Of those, about 3,500 need emergency care for a mental health or substance use issue, compared to 1,800 dealing with similar issues in 2009. About 17 per cent of those patients are under 19, according to the foundation.

Dr. Allan Burgmann, medical director of acute psychiatric services at Lions Gate Hospital, said in the foundation’s campaign launch – held over Zoom Tuesday morning – that improvements are long overdue.

“We’re the only hospital in the region that doesn’t have a psychiatric assessment unit,” said Burgmann.

Psychiatric patients who show up to emergency are often in crises, “they are acutely psychotic or acutely suicidal,” said Burgmann, adding it’s not safe for those patients to wait in the general emergency area.

Connected to that is a plan to install a permanent physical barrier at the triage desk and to change the layout of the emergency department to make it easier for nurses to keep an eye on what’s happening in the waiting area.

“It really is a safety issue for patients and staff,” said David Damian, a registered nurse who works in the ER.
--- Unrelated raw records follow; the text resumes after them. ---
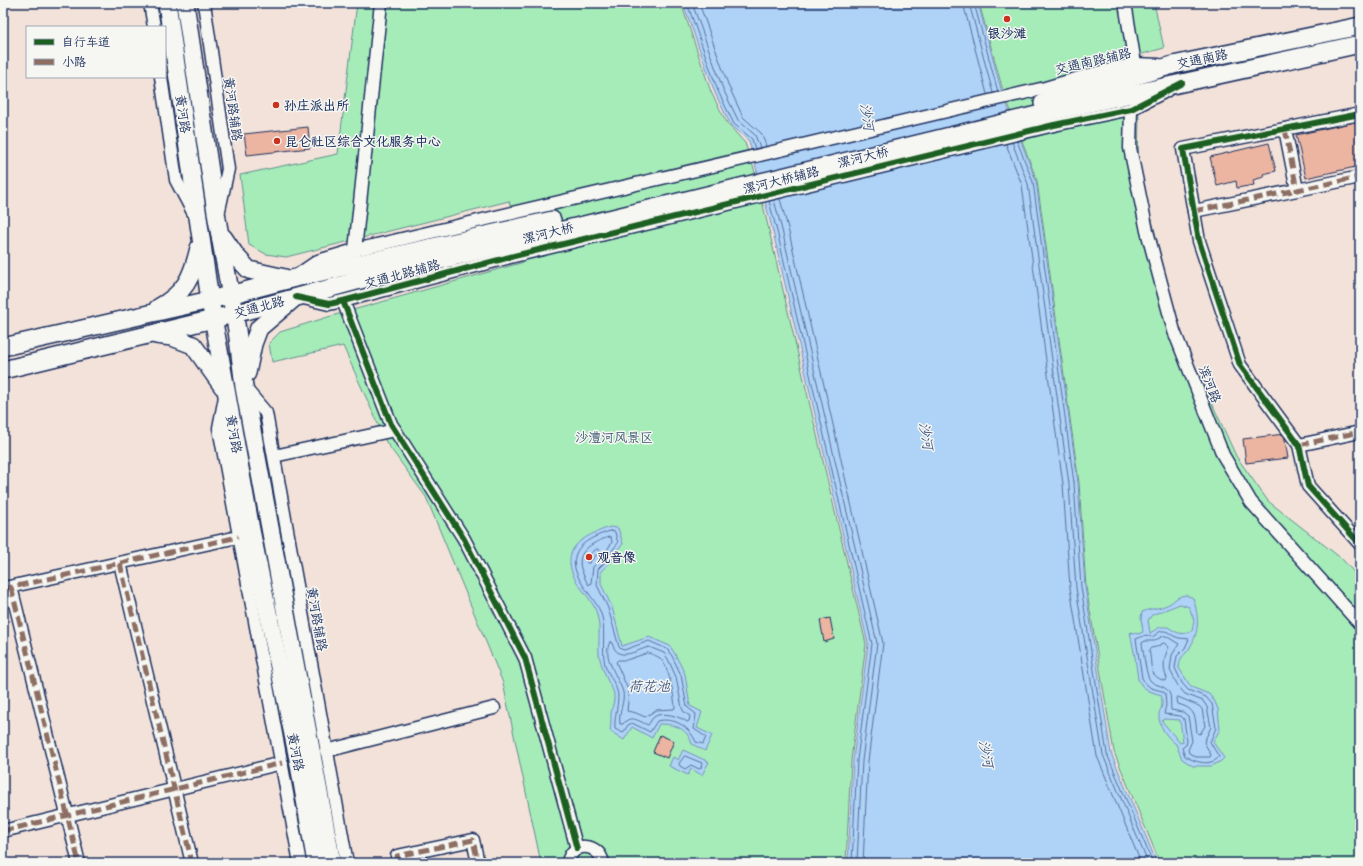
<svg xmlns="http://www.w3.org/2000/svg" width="1363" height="866" font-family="'Comic Neue','LXGW WenKai TC',sans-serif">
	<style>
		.green { fill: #a6ecb9; stroke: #608e8c }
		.water { fill: #afd2f7; stroke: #7491ba; fill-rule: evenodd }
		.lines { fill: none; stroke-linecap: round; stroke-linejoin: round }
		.shore { stroke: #56709b; stroke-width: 1 }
		.building { fill: #ecb5a1; stroke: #1b2f5e }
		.minor-casing { stroke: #1b2f5e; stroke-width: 15 }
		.secondary-casing { stroke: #1b2f5e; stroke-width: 20 }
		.minor { stroke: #f6f6f2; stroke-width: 12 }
		.secondary { stroke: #f6f6f2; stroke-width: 17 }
		.quiet { stroke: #8d6e63; stroke-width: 5; stroke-dasharray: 10 5; stroke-linecap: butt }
		.cycleway-casing { stroke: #f6f6f2; stroke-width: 8 }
		.cycleway { stroke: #1b5e20; stroke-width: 6 }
		.poi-dot { fill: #c8321e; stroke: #f6f6f2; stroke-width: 1.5 }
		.labels { text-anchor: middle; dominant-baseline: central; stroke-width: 3; stroke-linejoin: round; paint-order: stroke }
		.poi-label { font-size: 13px; font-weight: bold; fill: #1b2f5e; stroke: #f6f6f2; text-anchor: start }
		.street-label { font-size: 13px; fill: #1b2f5e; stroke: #f6f6f2 }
		.park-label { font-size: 13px; fill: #375570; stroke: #f6f6f2 }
		.water-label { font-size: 14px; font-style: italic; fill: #405884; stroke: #f6f6f2 }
	</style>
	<rect width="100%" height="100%" fill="#f3e2da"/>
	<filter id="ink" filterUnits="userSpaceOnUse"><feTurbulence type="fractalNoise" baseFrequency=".025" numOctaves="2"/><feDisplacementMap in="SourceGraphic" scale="8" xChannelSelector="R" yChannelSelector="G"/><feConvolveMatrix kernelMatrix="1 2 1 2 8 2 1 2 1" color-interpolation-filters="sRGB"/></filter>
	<g filter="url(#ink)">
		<!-- green -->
		<g class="green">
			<polygon points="357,3 681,3 711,92 727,123 745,143 756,175 866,644 851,760 846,863 541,863 503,683 426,497 386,442 343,346 272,362 269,343 280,332 328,317 524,262 509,201 286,257 266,254 249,245 240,175 338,154"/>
			<polygon points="979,3 1154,3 1164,48 1128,58 1139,116 1138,164 1180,333 1236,456 1268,501 1342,559 1360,579 1360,863 1160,863 1114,752 1086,587 1079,483 1037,181 1002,87"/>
		</g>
		<!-- water -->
		<g class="water">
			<polygon points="683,3 978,3 1001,89 1036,181 1078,483 1085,587 1111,753 1157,863 848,863 853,760 868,644 773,232 749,141 731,126 715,93"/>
			<path d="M610,527l8,1 5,16 -6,6 -6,12 -10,9v13l11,23 10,39 27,-9 21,9 5,8 10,20 5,32 12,6 -5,16 15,7 -7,16 -13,-7c-5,-16 -17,-20 -33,-20l-7,14 -20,-11 -8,13 -14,-9c1,-6 1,-12 1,-18 1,-6 4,-13 3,-18 0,-4 -3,-8 -5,-11 -4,-10 -8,-19 -10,-29 -1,-14 2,-27 -2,-40 -4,-20 -29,-32 -27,-57 2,-18 26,-26 40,-31z"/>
			<path d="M1186,595l7,3c6,18 7,34 -4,51 -7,10 -8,5 -10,19l12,19 18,7 6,8 3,7 2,20 -7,13 11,16 -3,3 -9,5h-19l-11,-7 -6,-15c-9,-6 -18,-19 -17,-30 0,-3 3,-6 3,-9 0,-3 0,-7 -1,-10l-12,-4 -7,-5 -4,-7 -3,-22 -5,-25 8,2 5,-2 -2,-14 1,-6c8,-4 17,-3 25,-7 9,-4 7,-8 19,-10zM1180,604l9,3 5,13 -2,11c-11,5 -15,2 -24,-4h-8l-10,6 -2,-13 4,-5zM1164,719l16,1 3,22 -3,1 -18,-22z"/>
			<polygon points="683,750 709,762 702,775 691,769 688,775 669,766 673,757 678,760"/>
		</g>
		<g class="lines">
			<!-- shore -->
			<g class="shore">
				<polyline points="687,3 718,91 734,124 752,139 755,149"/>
				<polyline points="692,3 723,89 738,120 755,135 760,148"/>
				<polyline points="699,3 729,87 743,117 762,134 766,146"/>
				<polyline points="963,3 987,94"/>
				<polyline points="969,3 993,93"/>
				<polyline points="974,3 998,92"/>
				<polyline points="1017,141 1033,182 1074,483 1081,587 1107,754 1153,863"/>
				<polyline points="1012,142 1028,184 1069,484 1076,588 1103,755 1148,863"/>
				<polyline points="1006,144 1022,185 1063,484 1070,588 1097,756 1141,863"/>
				<polyline points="780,199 788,228 883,643 868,761 863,863"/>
				<polyline points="774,200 782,230 877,643 862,761 857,863"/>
				<polyline points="769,201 777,231 872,644 857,760 852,863"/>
				<path d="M610,531l5,1 3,11 -4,5 -7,12 -9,9 -1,16 11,23 11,39 2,2 3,1 25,-9 18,8 5,7 9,19 6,32 9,7 -2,15 12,8 -3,7 -7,-2c-7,-16 -22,-25 -39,-21l-7,11 -18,-9 -4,2 -5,8 -8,-4c-1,-11 3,-22 3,-33 0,-9 -10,-22 -13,-31 -4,-17 2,-39 -5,-54 -7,-16 -30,-35 -25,-54 3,-15 23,-22 35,-26z"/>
				<path d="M609,537h2l1,5 -9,15 -10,10 -2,16 -2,2c-3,-3 -4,-7 -6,-11 -10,-22 8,-31 26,-37z"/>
				<polygon points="597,549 599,550 598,553 589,563 587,563 586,560 588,556"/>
				<path d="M1161,631c8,-1 9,4 15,6 4,2 9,1 13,2l-4,9 -8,8 -2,12 7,15 6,7 18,7 6,7 4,24 -6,14 9,15c-9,10 -24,5 -34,-1l-3,-8 4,-3 1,-4 -3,-22 -3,-3 -17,-2 2,-9 -1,-12 -3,-2 -11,-3 -6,-5 -3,-5 -6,-39 10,-4 6,2z"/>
				<path d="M1163,636h3l13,8 -7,11 -2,15 8,16 7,8 18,7 4,6 4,20 -7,15 7,13 -1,2h-14l-7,-4 -1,-3 4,-9 -4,-25 -5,-4 -12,-2c-1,-14 2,-20 -13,-25 -3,-1 -6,-2 -8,-5 -4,-4 -7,-31 -8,-37l3,-2h9z"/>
				<path d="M610,642l2,1c6,20 22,8 37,4l15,6 4,6 8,18 6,31 2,4 6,4 -1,5 -2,1c-7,-6 -26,-11 -33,-5 -3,2 -4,6 -6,8 -10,-4 -17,-11 -25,-1h-3c-2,-11 5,-22 3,-32 -4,-14 -22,-36 -13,-50z"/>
				<path d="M1164,643l5,4c-5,10 -7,21 -2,31l-2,3c-18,-6 -12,-15 -16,-31l2,-2 5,-1z"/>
				<path d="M648,653c4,1 9,3 12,5 9,8 14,38 15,49l-1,2 -18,1 -11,7 -9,-4 -9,-2 2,-19 -13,-30 2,-2h8z"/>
				<path d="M1178,697l21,9 3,3 3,17 -5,8 -3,-1c-2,-17 -1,-24 -19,-29l-1,-5z"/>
				<polygon points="685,756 702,763 701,768 699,769 691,765 685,769 680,766 679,764"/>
			</g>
		</g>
		<!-- building -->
		<g class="building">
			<polygon points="1355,122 1360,125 1360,166 1306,178 1296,135"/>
			<polygon points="308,127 310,148 247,155 244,134"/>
			<polygon points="1269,143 1276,171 1263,174 1264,177 1253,180 1254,185 1237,188 1236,181 1217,186 1210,157"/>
			<polygon points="1284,434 1288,458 1246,463 1243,439"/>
			<polygon points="830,618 834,639 824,642 820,620"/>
			<polygon points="660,735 674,741 667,758 653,752"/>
		</g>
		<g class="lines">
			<defs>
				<g id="minor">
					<polyline points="150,3 154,27"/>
					<polyline points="204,3 228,169 219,210"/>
					<polyline points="1125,3 1135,64"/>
					<polyline points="161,77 176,180 194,214"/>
					<polyline points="1131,109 1130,148 1147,231 1174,331 1223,455 1251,502 1360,624"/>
					<polyline points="1360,114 1183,149 1199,241 1240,365 1299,445 1308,486 1360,544"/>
					<polyline points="1285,129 1297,190 1360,177"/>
					<polyline points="1194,211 1297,190"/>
					<polyline points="355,250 381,3"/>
					<polyline points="299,274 318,261 355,250 1045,88 1093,74 1135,64 1159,65"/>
					<polyline points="299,297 329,304 343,301 514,256 1054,125 1131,109 1166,91"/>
					<polyline points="343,301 391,424 464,539 525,658 577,849"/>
					<polyline points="244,387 266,413 347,863"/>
					<polyline points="225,397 219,428 300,863"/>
					<polyline points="1299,445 1360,432"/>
					<polyline points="274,456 395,430"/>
					<polyline points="120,563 192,863"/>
					<polyline points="11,587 79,863"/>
					<polyline points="4,588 238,537"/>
					<polyline points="326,751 494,708"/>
					<polyline points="3,831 282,763"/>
					<polyline points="398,863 397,856 473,840 478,863"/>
					<path d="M568,863c3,-22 31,-21 35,0"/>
				</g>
				<g id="secondary">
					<polyline points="167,3 210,300 251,530 298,759 316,863"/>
					<polyline points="185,3 217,219 237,330 244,387 332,863"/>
					<polyline points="1043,103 1173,65 1360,26"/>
					<polyline points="223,237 236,256 249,270 285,278"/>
					<path d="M158,308c27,-15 34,-30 41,-60"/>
					<polyline points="156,335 172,337 193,345 223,387"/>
					<polyline points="3,347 210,300 291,279 552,220"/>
					<polyline points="3,370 234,314 375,276 514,242 1049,112 1360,44"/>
					<polyline points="247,373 253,344 259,328 292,300"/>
				</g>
			</defs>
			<!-- minor casing -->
			<use href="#minor" class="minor-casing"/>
			<!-- secondary casing -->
			<use href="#secondary" class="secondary-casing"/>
			<!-- minor -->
			<use href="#minor" class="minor"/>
			<!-- secondary -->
			<use href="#secondary" class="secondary"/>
			<!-- quiet -->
			<g class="quiet">
				<polyline points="1285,129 1297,190 1360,177"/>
				<polyline points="1194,211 1297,190"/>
				<polyline points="1299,445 1360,432"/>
				<polyline points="120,563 192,863"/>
				<polyline points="11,587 79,863"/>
				<polyline points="3,589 238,537"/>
				<polyline points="3,831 282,763"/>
				<polyline points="398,863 397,856 473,840 478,863"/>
			</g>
			<defs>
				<g id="cycleway">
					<polyline points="1360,114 1183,149 1199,241 1240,365 1299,445 1308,486 1360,544"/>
					<polyline points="296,297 329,304 343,301 514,256 1054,125 1131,109 1182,83"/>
					<polyline points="343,301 391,424 464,539 525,658 577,849"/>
				</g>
			</defs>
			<!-- cycleway casing -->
			<use href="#cycleway" class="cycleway-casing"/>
			<!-- cycleway -->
			<use href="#cycleway" class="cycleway"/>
		</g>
	</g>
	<!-- markers -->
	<g class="poi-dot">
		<circle cx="1007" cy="19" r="4"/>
		<circle cx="276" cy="105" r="4"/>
		<circle cx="277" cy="141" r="4"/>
		<circle cx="589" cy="557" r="4"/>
	</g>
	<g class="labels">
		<!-- poi labels -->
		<g class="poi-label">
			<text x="1007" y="33" text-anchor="middle">银沙滩</text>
			<text x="284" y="105">孙庄派出所</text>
			<text x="285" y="141">昆仑社区综合文化服务中心</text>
			<text x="597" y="557">观音像</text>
		</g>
		<!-- street labels -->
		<g class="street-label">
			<text transform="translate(1202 59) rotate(-12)">交通南路</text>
			<text transform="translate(1093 61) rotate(-13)">交通南路辅路</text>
			<text transform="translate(233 109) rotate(82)">黄河路辅路</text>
			<text transform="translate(183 114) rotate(82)">黄河路</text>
			<text transform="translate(863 157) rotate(-14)">漯河大桥</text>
			<text transform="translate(781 180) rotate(-14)">漯河大桥辅路</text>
			<text transform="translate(548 233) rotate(-14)">漯河大桥</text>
			<text transform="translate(402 274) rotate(-15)">交通北路辅路</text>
			<text transform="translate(259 307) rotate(-15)">交通北路</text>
			<text transform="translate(1210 384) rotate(69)">滨河路</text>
			<text transform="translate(234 434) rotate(80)">黄河路</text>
			<text transform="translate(317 619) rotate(80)">黄河路辅路</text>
			<text transform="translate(296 752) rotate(79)">黄河路</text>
		</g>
		<!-- park labels -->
		<g class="park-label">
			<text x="614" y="437">沙澧河风景区</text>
		</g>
		<!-- water labels -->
		<g class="water-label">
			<text transform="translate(867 117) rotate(80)">沙河</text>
			<text transform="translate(926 436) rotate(80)">沙河</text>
			<text x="649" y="686">荷花池</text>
			<text transform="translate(986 754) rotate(79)">沙河</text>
		</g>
	</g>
	<!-- margin -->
	<rect width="1363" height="866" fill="none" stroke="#f6f6f2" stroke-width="16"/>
	<rect x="8" y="8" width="1347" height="850" fill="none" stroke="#1b2f5e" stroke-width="1.5" filter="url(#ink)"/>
	<!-- legend -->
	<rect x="26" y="26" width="140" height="52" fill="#f6f6f2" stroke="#9ea6b7"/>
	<rect x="34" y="39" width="20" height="6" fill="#1b5e20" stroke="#9ea6b7"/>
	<text x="62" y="46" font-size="12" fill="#1b2f5e">自行车道</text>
	<rect x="34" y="59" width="20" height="6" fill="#8d6e63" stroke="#9ea6b7"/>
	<text x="62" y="66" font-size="12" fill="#1b2f5e">小路</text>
</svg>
Violent incidents in the emergency department have doubled in the past five years, according to information provided by the foundation.

Improvements to the emergency department are expected to cost $5 million. Of that, Vancouver Coastal Health is expected to contribute $1.5 million and the Lions Gate Hospital Foundation will raise an additional $4 million.

Edith Chan, chair of the campaign to raise that money, said on the Zoom announcement that the foundation has already managed to raise about half of that from large donors.

Construction should be complete by 2022.